Learning to Talk is a book that marvels, that makes you infer, come up with connections of your own to Mantel’s memoir. “Giving Up the Ghost”, and finally makes you marvel at how she connected these stories to moments from her childhood, to give us an experience like no other.
The stories in this collection are raw, precise, part memoir, part imagination, and all wonderful with sentences that flow and words that fit seamlessly. This book is about teenagers and children who are odd with their families, neighbours, the school, and the world at large. Each story laced with curiosity, cleverness, and different ways of seeing the world.
Mantel through these stories allows the reader to glimpse into her world and life growing up and yet ensures that there is some distance that is always maintained between how much she wants the reader to know and how much she does not.
Each story is about when a child’s life shifts – what moments define it – when a pet dies, when the child is lost and finds itself eventually, a teenager’s realization about what love is and how adults work in the world, and about how daughters come to view their mothers over a period. Mantel doesn’t let go of any emotion – of each sentence being in the place it must.

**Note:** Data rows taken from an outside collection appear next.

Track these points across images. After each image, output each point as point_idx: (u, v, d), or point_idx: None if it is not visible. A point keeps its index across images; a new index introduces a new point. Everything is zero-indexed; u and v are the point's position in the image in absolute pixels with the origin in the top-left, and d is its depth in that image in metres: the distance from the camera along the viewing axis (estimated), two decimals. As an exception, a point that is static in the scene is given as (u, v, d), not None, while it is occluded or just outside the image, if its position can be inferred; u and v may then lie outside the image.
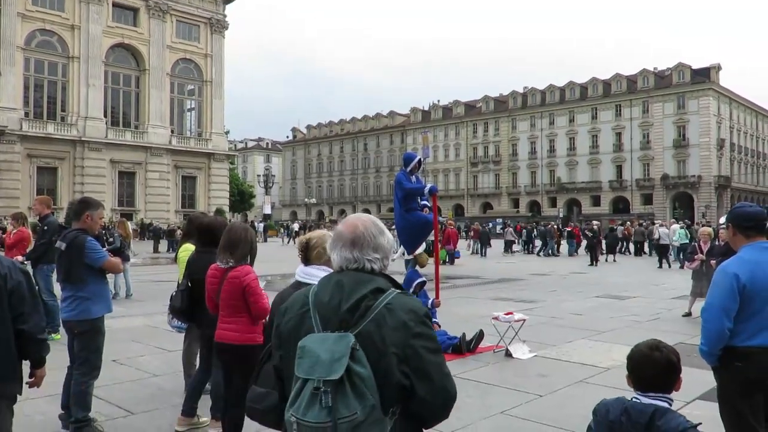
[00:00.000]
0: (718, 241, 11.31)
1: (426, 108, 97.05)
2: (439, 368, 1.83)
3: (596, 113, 77.73)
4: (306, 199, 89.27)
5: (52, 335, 8.56)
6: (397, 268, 8.55)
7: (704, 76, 71.57)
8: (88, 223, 4.81)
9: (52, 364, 7.02)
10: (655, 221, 37.11)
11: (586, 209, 75.03)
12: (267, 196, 65.07)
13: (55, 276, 8.43)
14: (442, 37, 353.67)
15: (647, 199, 73.92)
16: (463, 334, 7.89)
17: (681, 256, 23.15)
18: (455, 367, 7.28)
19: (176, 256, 6.21)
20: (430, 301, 8.12)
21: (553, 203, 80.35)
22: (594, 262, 25.08)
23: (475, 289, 14.91)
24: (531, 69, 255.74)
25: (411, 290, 8.26)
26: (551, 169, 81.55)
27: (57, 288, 8.28)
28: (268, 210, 64.50)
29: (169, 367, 7.17)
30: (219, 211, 48.77)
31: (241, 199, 68.38)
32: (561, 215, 67.34)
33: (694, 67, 72.72)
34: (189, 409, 5.00)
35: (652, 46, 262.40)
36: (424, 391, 1.78)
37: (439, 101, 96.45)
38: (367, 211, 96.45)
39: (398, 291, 1.92)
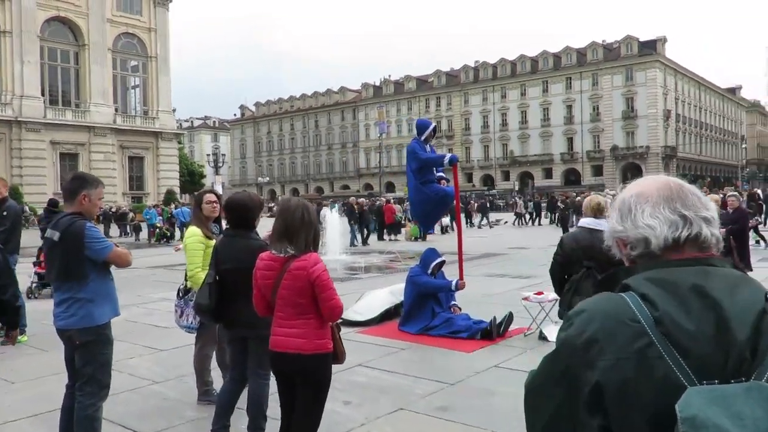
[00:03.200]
0: (726, 208, 10.92)
1: (377, 83, 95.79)
2: None
3: (547, 86, 78.17)
4: (259, 178, 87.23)
5: (20, 337, 7.39)
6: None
7: (651, 49, 72.78)
8: (85, 205, 3.79)
9: (29, 373, 6.01)
10: (607, 192, 37.50)
11: (538, 182, 75.78)
12: (217, 176, 62.78)
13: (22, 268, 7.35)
14: (392, 9, 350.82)
15: (598, 171, 75.13)
16: (494, 318, 7.18)
17: None
18: (490, 355, 6.61)
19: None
20: (453, 283, 7.38)
21: (507, 176, 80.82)
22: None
23: (467, 265, 14.29)
24: (482, 43, 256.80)
25: (429, 270, 7.52)
26: (504, 143, 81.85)
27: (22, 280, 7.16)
28: (219, 190, 62.28)
29: (167, 371, 6.21)
30: (170, 193, 46.89)
31: (191, 179, 65.93)
32: (516, 188, 67.67)
33: (641, 40, 73.79)
34: (222, 428, 4.10)
35: (601, 18, 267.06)
36: None
37: (390, 76, 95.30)
38: (319, 189, 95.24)
39: None
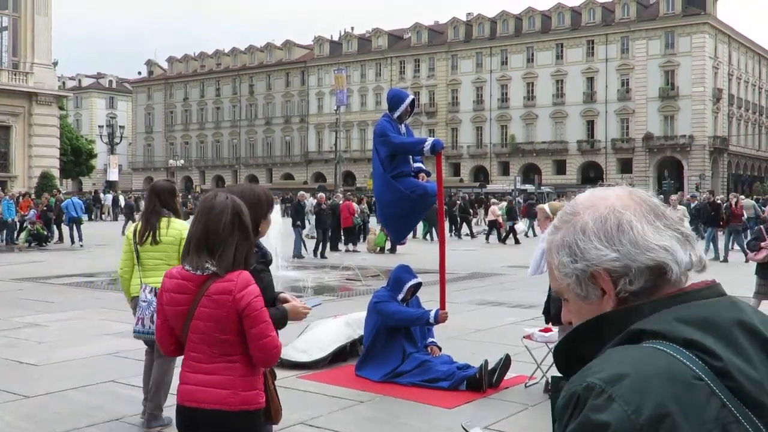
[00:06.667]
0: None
1: (335, 38, 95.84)
2: None
3: (562, 51, 79.24)
4: (171, 161, 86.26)
5: None
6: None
7: (699, 7, 74.30)
8: None
9: None
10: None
11: (547, 177, 76.70)
12: (113, 156, 62.26)
13: None
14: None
15: (625, 166, 76.42)
16: (485, 362, 7.20)
17: None
18: (478, 412, 6.65)
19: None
20: (432, 314, 7.38)
21: (506, 170, 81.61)
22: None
23: (448, 288, 14.38)
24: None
25: (401, 296, 7.53)
26: (503, 125, 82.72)
27: None
28: (114, 175, 61.82)
29: (36, 427, 6.11)
30: (47, 177, 46.07)
31: (76, 159, 64.88)
32: (516, 186, 68.25)
33: (686, -6, 75.32)
34: None
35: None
36: None
37: (353, 29, 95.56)
38: (253, 178, 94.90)
39: None
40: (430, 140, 7.47)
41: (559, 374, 1.50)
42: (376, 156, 7.68)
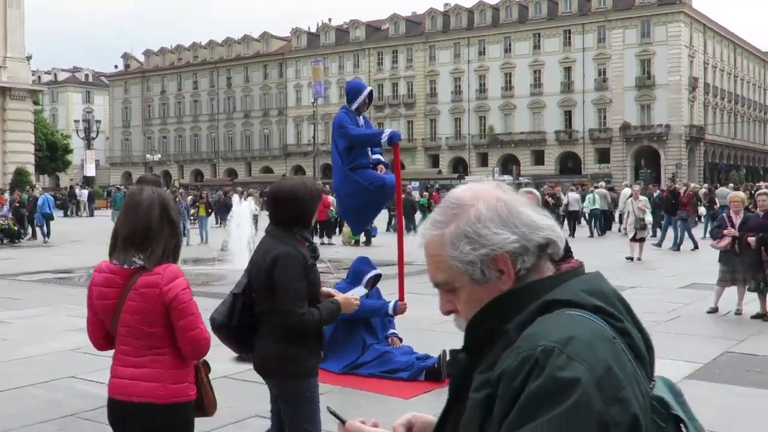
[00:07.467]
0: (755, 209, 11.29)
1: (313, 30, 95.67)
2: None
3: (539, 41, 79.49)
4: (148, 155, 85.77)
5: None
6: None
7: (674, -4, 74.73)
8: None
9: None
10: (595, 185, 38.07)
11: (525, 168, 76.94)
12: (89, 151, 61.73)
13: None
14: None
15: (603, 156, 76.87)
16: (443, 353, 7.23)
17: (594, 224, 27.73)
18: (435, 402, 6.56)
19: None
20: (391, 305, 7.40)
21: (484, 161, 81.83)
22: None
23: (415, 280, 14.34)
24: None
25: (362, 286, 7.51)
26: (481, 115, 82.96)
27: None
28: (91, 171, 61.33)
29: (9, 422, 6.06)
30: (22, 173, 45.69)
31: (51, 154, 64.28)
32: (495, 177, 68.48)
33: (661, -16, 75.71)
34: None
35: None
36: None
37: (330, 21, 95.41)
38: (232, 172, 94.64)
39: None
40: (387, 131, 7.49)
41: (455, 348, 1.62)
42: (335, 148, 7.69)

And in all this there are times when she draws on history to tell these stories and that’s when each one comes alive with even more exuberance and nuance. There is attention to detail, there is attention to every heartache, melancholy, and the political and personal mingle in all the specifics of time and place.
Learning to Talk is a delightful read that will stay with me for years to come. I may not recall every story but that will then be the perfect time to reread this collection.